Так вот, дорогой мой Главкон, это уподобление следует применить ко всему, что было сказано ранее: область, охватываемая зрением, подобна тюремному жилищу, а свет от огня уподобляется в ней мощи Солнца. Восхождение и созерцание вещей, находящихся в вышине, - это подъем души в область умопостигаемого. Если ты все это допустишь, то постигнешь мою заветную мысль - коль скоро ты стремишься ее узнать, - а уж богу ведомо, верна ли она. Итак, вот что мне видится: в том, что познаваемо, идея блага - это предел, и она с трудом различима, но стоит только ее там различать, как отсюда напрашивается вывод, что именно она - причина всего правильного и прекрасного. В области видимого она порождает свет и его владыку, а в области умопостигаемого она сама - владычица, от которой зависят истина и разумение, и на нее должен взирать тот, кто хочет сознательно действовать как в частной, так и в общественной жизни.

Я согласен с тобой, насколько мне это доступно.

Тогда будь со мной заодно еще вот в чем: не удивляйся, что пришедшие ко всему этому не хотят заниматься человеческими делами; их души всегда стремятся ввысь. Да это и естественно, поскольку соответствует нарисованной выше картине.

Да, естественно.

Платон. Государство // Сочинения.

В 3 т. М., 1971. Т.3. Ч.1. С.318-319,

321-322, 324-325.

Проверьте себя!

Что такое «диалектика» и «диалектик» в понимании Платона?

2. Какие типы государства выделял Платон? Согласны ли Вы с его точкой зрения? Почему?

3. В чем заключается суть учения Платона о душе?

4. Какова платоновская классификация наук и искусств? Что является основой классификации?

5. Что представляет собой процесс познания, по мнению Платона?

6. В чем заключается основной смысл мифа о пещере?

АРИСТОТЕЛЬ

Аристотель (384-322) - древнегреческий философ и ученый-энциклопедист, основатель перипатетической школы. В 367-347 гг. - в Академии Платона, сначала как слушатель, затем - как преподаватель и равноправный член содружества философов-платоников. Годы странствий (347-334): в г. Ассе в Троаде (Малая Азия), в Митилене на о. Лесбос; с 343/342 гг. воспитатель 13-летнего Александра Македонского (вероятно, до 340 г.). Во 2-й афинский период (334-323 гг.) преподает в Ликее.

Основные сочинения Аристотеля - «Метафизика», «Об идеях», «О риторике, или Грил», «Категории», «Герменевтика», «Топика», «Аналитики», «О философии», «О благе», «О поэтах», «Гомеровские вопросы», «Поэтика», «Риторика», «Большая этика», «Физика», «О небе», «О возникновении и уничтожении», «Метеорология», «Евдемова этика», «Евдем», «Протрептик», «История животных», «О частях животных», «О передвижении животных», «О душе», «Политий», «Описание негреческих обычаев и установлений», «Политика», «О рождении животных», «Никомахова этика».

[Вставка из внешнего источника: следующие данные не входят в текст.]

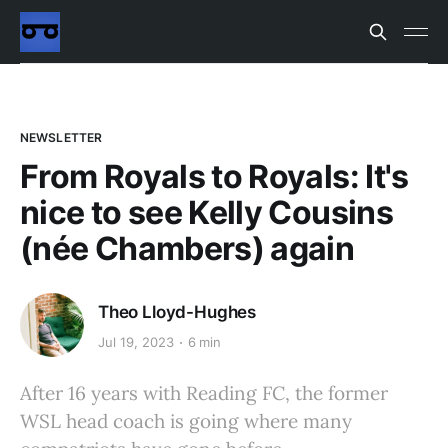
NEWSLETTER
From Royals to Royals: It's
nice to see Kelly Cousins
(née Chambers) again
Theo Lloyd-Hughes
Jul 19, 2023
6 min
After 16 years with Reading FC, the former
WSL head coach is going where many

Философия делится Аристотелем на теоретическую (умозрительную), цель которой - знание ради знания, практическую, цель которой - знание ради деятельности, и пойетическую (творческую), цель которой - знание ради творчества. Теоретическая философия разделяется на физическую, математическую и первую («теологическую») философию. Предмет физической философии - то, что существует «отдельно» (т.е. субстанционально) и движется; математической - то, что не существует «отдельно» и неподвижно; первой, или собственно философии (также «софия»), - то, что существует «отдельно» и неподвижно. К практической философии относятся этика и политика, к пойетической - риторика и поэтика. Логика - не самостоятельная наука, а пропедевтика ко всему комплексу наук. Теоретические науки обладают ценностным приматом над практическими и пойетическими науками, первая философия - над остальными теоретическими науками.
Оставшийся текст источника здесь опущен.